▸ **What is needed**
Translate this sentence from the immigration debate text into Spanish: "It is unfair to have a means test on the right to a family life."

▸ **Exercise text**
+---+

Fiona Mactaggart: My hon. Friend makes a very good point. What I object to most about the motion is its focus on numbers and its failure to focus on the lives of human beings. That is the issue. If we are thinking about migration policy, the first thing we need to do is think about who the migrants are, what they are here for and what the benefits are to them, their families, the communities they come to and the country as a whole.

Frankly, there is a serious consequence of not starting from the question of the lives of human beings, and we saw it in the decision on London Metropolitan university, where there has been a collective punishment of perfectly legitimate students for the failure of the institution at

6 Sep 2012 : Column 442

which they registered in all good faith. I am not saying that every student was necessarily legitimate, but we know that those students who are and who fulfil all the requirements have been collectively punished, absolutely contrary to British traditions, for the failure of the institution in which they work. That is a consequence of trying to decide immigration policy not on its human consequences, but on some abstract numerical basis.

Some of the attempts that the Government have made to date to reduce immigration policy have had serious consequences. I want to take the opportunity of the new Minister’s presence in this debate to highlight some of them and to ask him to consider whether things are going in the right direction. A large group of migrants in my constituency have come here as family members of people who are already in this country. Recently, the immigration rules have been changed to require that if a family is to be united in such a way they need to earn, if they have one child, for example, £22,500. That is above the average wage of people who live in Slough. More than half of my constituents, if they marry someone from overseas, will be unable to be united with their spouse. That is cruel. It is unfair to have a means test on the right to a family life.

Mr Brazier: Will the hon. Lady address this point? I represent a constituency where housing is extremely expensive and rents are high. If the person bringing in the family members cannot afford to support or house them, who is to pay for that?

Fiona Mactaggart: Before the regulations were changed, they had an absolute requirement that someone coming in had to be able to show that there would be no recourse to public funds, and I certainly support that. I have never objected to a requirement that a family trying to be reunited in this country should not depend on a public subsidy to do so and must be able to show that they can afford to house themselves and so on. That is perfectly right, but I do not see why ordinary, hard-working, low-paid workers in my constituency should be barred from being reunited with the families, which has been the case since the rule change.

A second change that I would like the Minister to address is the growing Home Office practice—one designed to look tough but not necessarily be tough—of insisting on more temporary steps before someone can become a permanent resident of this country. As a result, people are given three or five years’ leave and then must apply at a later time to become a permanent resident, with additional costs for them, and then of course they must be here for longer to acquire British citizenship. I have no problem with people having to be here for a substantial amount of time before they can acquire citizenship, but what I know is that the Home Office cannot administer these applications and is grotesquely inefficient.

+---+

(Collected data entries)
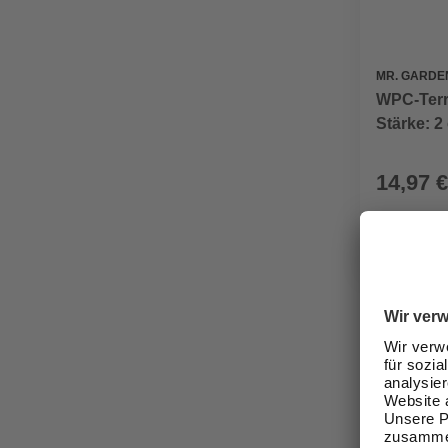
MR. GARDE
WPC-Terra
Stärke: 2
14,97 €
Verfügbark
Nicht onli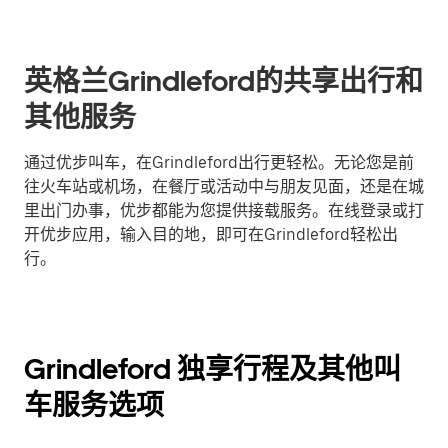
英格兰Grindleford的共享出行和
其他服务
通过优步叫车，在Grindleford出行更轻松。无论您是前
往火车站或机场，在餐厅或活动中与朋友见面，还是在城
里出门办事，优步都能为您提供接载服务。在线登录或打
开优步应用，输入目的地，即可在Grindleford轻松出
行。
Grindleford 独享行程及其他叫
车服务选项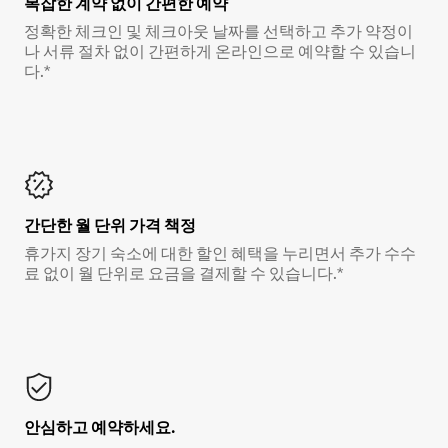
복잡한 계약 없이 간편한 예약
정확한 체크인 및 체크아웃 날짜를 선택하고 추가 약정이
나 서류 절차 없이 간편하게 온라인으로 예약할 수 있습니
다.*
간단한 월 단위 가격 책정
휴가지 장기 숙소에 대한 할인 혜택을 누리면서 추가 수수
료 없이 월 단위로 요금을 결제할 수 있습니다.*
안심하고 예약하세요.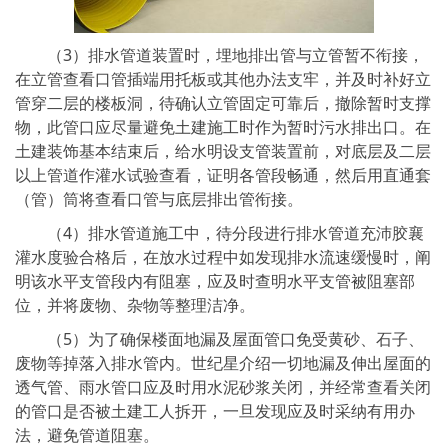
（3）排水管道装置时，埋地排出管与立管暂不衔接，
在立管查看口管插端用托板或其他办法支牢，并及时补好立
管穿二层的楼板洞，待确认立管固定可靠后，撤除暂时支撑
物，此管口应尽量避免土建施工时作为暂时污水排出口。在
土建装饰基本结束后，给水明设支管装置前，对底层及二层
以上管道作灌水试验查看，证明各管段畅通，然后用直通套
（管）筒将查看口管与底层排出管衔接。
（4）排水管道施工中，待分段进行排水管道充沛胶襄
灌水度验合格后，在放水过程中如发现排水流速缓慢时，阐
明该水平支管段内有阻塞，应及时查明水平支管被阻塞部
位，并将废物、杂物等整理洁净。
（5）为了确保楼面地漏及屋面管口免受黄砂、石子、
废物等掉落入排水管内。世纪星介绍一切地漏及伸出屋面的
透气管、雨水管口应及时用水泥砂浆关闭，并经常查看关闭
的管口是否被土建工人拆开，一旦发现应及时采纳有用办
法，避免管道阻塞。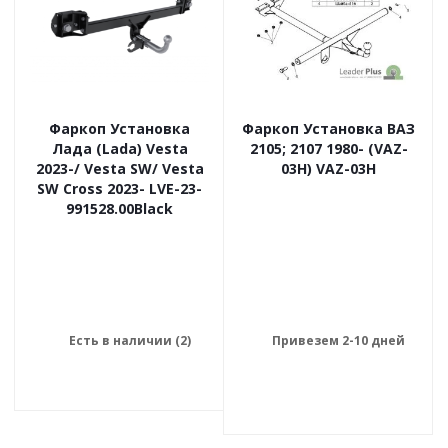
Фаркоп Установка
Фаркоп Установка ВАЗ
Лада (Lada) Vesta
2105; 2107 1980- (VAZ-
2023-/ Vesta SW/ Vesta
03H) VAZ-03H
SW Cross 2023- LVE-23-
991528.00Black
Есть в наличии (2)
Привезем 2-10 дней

+---+

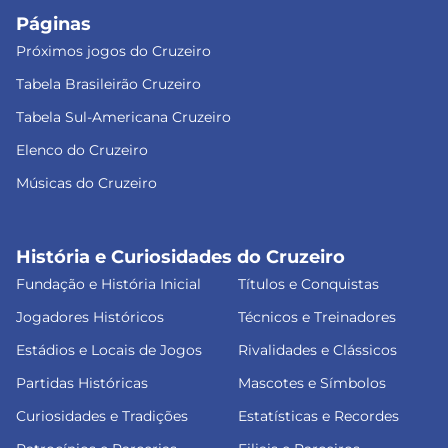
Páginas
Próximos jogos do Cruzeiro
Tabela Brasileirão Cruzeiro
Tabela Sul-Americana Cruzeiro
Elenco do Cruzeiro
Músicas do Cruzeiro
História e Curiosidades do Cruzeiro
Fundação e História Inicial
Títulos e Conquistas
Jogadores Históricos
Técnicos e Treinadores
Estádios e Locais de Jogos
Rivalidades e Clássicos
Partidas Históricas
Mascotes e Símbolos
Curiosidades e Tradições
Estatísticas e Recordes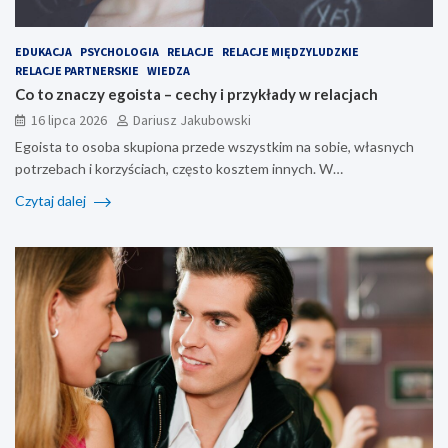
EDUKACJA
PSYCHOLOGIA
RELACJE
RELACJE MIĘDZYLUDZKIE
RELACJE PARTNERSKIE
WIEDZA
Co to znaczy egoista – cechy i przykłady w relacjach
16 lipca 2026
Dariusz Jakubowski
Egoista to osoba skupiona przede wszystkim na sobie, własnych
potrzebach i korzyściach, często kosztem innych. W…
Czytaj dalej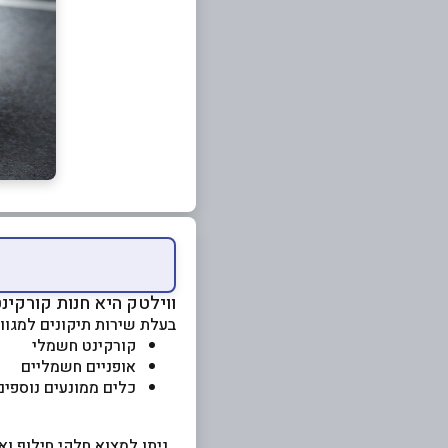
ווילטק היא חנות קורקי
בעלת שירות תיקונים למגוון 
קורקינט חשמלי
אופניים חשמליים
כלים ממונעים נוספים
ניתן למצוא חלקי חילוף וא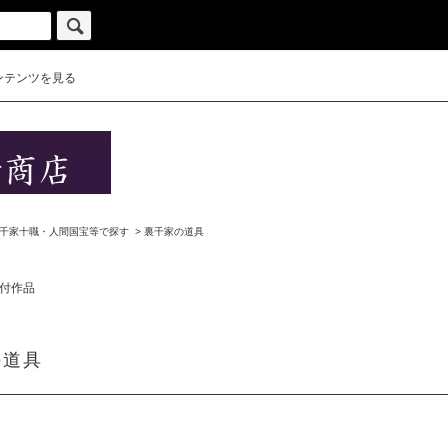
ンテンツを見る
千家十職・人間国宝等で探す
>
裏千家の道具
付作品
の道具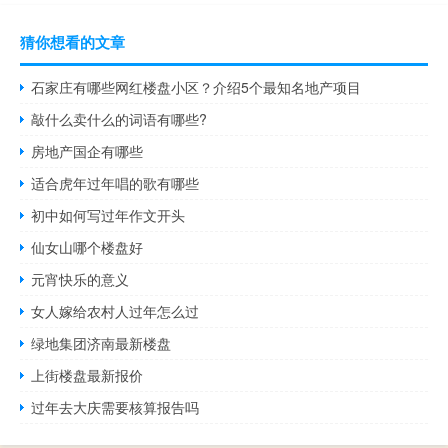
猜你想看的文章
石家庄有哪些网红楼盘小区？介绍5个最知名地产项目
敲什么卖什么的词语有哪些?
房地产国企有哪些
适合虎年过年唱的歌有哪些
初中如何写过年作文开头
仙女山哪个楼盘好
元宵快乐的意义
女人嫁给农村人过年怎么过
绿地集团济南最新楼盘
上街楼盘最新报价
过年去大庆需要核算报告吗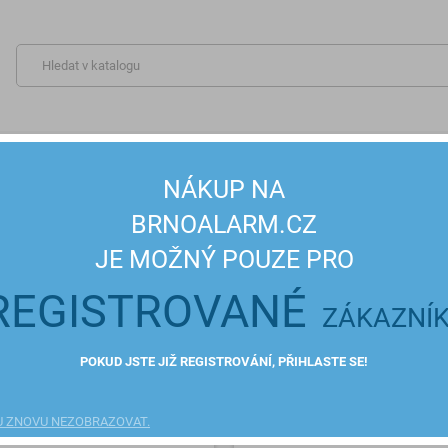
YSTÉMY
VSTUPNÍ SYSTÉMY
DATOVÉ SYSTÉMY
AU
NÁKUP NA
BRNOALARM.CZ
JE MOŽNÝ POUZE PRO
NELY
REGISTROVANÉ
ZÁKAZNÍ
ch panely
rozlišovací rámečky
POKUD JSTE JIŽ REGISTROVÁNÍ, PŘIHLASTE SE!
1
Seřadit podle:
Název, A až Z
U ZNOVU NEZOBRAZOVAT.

+---+

▸ **Result of the task**
Es injusto aplicar una prueba de recursos al derecho a una vida familiar.